To estimate the association between birth weight percentile and the risk of perinatal death at term in relation to the cause of death. We performed a retrospective cohort study of all term singleton births in delivery units in Scotland between 1992 and 2008 (n=784,576), excluding perinatal deaths ascribed to congenital anomaly. There were 1,700 perinatal deaths in the cohort, which were not the result of congenital anomaly (21.7/10,000 women at term). We observed a reversed J-shaped association between birth weight percentile and the risk of antepartum stillbirth in all women, but the associations significantly differed (P<.001) according to smoking status. The highest risk (adjusted odds ratio referent to 21st-80th percentile, 95% confidence interval) among nonsmokers was for birth weight third or less percentile (10.5, 8.2-13.3), but there were also positive associations for birth weight percentiles 4th-10th (3.8, 3.0-4.8), 11th-20th (1.9, 1.5-2.4), and 98th-100th (1.8, 1.3-2.4).
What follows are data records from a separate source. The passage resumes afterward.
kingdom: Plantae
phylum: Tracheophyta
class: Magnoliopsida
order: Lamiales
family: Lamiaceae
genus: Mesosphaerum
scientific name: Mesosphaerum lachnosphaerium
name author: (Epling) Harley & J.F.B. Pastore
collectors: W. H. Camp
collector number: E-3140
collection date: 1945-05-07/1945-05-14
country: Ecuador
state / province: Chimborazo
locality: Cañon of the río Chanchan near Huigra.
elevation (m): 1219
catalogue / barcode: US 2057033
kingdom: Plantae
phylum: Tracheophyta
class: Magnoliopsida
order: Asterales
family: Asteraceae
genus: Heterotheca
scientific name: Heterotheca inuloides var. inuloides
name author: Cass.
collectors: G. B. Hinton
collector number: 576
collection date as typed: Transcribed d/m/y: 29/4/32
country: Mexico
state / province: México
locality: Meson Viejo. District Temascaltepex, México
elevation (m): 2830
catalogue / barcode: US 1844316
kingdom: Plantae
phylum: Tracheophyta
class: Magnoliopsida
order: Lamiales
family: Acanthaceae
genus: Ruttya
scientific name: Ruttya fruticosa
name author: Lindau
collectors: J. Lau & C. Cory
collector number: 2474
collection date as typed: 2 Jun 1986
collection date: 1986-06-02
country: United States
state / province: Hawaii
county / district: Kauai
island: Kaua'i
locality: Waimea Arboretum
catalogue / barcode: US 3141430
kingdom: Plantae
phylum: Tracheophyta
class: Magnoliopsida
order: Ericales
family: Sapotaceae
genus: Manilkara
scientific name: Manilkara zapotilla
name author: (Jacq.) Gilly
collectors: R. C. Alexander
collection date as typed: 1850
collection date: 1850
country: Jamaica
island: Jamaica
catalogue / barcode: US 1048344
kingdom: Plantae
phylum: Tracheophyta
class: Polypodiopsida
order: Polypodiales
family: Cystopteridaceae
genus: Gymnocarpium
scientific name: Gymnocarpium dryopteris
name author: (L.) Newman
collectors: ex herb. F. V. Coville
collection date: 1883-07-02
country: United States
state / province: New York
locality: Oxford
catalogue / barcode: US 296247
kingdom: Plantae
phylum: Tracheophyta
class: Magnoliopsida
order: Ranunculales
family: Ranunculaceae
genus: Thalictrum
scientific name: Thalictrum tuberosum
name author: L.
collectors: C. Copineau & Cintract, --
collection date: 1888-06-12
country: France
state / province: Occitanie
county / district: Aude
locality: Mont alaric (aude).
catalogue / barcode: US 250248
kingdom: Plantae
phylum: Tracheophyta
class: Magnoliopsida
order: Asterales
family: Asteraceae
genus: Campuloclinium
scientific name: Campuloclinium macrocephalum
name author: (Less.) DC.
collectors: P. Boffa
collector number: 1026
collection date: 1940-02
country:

Among smokers, the associations with being small were weaker and the associations with being large were stronger. We also observed a reversed J-shaped association between birth weight percentile and the risk of delivery-related perinatal death (ie, intrapartum stillbirth or neonatal death), but there was no interaction with smoking. The highest risk was for birth weight greater than the 97th percentile (2.3, 1.6-3.3), but there were also associations with third or less percentile (2.1, 1.4-3.1), 4th-10th (1.8, 1.4-2.4), and 11th-20th (1.5, 1.2-2.0). Analysis of the attributable fraction indicated that approximately one in three antepartum stillbirths and one in six delivery-related deaths at term could be related to birth weight percentile outside the range 21st-97th percentile. Effective detection of variation in fetal size at term has potential as a screening test for the risk of perinatal death. II.